▸ About this exercise
All entries below are to be set down again exactly as given.

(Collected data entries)
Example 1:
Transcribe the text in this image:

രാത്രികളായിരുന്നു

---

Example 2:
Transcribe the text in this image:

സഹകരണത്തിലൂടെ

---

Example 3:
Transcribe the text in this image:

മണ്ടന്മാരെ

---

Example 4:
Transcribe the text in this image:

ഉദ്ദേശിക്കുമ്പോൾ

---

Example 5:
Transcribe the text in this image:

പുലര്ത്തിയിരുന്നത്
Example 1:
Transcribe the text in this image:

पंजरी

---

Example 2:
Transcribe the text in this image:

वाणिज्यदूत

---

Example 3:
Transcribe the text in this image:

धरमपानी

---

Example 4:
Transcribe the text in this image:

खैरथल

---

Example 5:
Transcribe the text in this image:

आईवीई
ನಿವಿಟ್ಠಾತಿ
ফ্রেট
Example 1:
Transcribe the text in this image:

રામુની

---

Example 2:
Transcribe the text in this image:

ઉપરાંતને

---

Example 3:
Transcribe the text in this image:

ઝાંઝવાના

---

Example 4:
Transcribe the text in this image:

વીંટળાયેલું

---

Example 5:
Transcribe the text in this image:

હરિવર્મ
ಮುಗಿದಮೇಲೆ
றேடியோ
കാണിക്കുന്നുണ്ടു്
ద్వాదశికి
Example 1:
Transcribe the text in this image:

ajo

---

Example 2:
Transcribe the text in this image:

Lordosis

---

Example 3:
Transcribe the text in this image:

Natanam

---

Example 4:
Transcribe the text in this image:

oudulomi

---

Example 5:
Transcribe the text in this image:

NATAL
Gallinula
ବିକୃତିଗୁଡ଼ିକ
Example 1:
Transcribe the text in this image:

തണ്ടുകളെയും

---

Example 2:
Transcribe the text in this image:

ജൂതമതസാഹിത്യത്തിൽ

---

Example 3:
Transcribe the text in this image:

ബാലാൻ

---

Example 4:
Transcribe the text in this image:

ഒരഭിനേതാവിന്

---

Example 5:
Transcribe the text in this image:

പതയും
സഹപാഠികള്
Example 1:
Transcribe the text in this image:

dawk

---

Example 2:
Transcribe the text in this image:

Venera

▸ Exercise answer
Example 1:
Transcribe the text in this image:

രാത്രികളായിരുന്നു

---

Example 2:
Transcribe the text in this image:

സഹകരണത്തിലൂടെ

---

Example 3:
Transcribe the text in this image:

മണ്ടന്മാരെ

---

Example 4:
Transcribe the text in this image:

ഉദ്ദേശിക്കുമ്പോൾ

---

Example 5:
Transcribe the text in this image:

പുലര്ത്തിയിരുന്നത്
Example 1:
Transcribe the text in this image:

पंजरी

---

Example 2:
Transcribe the text in this image:

वाणिज्यदूत

---

Example 3:
Transcribe the text in this image:

धरमपानी

---

Example 4:
Transcribe the text in this image:

खैरथल

---

Example 5:
Transcribe the text in this image:

आईवीई
ನಿವಿಟ್ಠಾತಿ
ফ্রেট
Example 1:
Transcribe the text in this image:

રામુની

---

Example 2:
Transcribe the text in this image:

ઉપરાંતને

---

Example 3:
Transcribe the text in this image:

ઝાંઝવાના

---

Example 4:
Transcribe the text in this image:

વીંટળાયેલું

---

Example 5:
Transcribe the text in this image:

હરિવર્મ
ಮುಗಿದಮೇಲೆ
றேடியோ
കാണിക്കുന്നുണ്ടു്
ద్వాదశికి
Example 1:
Transcribe the text in this image:

ajo

---

Example 2:
Transcribe the text in this image:

Lordosis

---

Example 3:
Transcribe the text in this image:

Natanam

---

Example 4:
Transcribe the text in this image:

oudulomi

---

Example 5:
Transcribe the text in this image:

NATAL
Gallinula
ବିକୃତିଗୁଡ଼ିକ
Example 1:
Transcribe the text in this image:

തണ്ടുകളെയും

---

Example 2:
Transcribe the text in this image:

ജൂതമതസാഹിത്യത്തിൽ

---

Example 3:
Transcribe the text in this image:

ബാലാൻ

---

Example 4:
Transcribe the text in this image:

ഒരഭിനേതാവിന്

---

Example 5:
Transcribe the text in this image:

പതയും
സഹപാഠികള്
Example 1:
Transcribe the text in this image:

dawk

---

Example 2:
Transcribe the text in this image:

Venera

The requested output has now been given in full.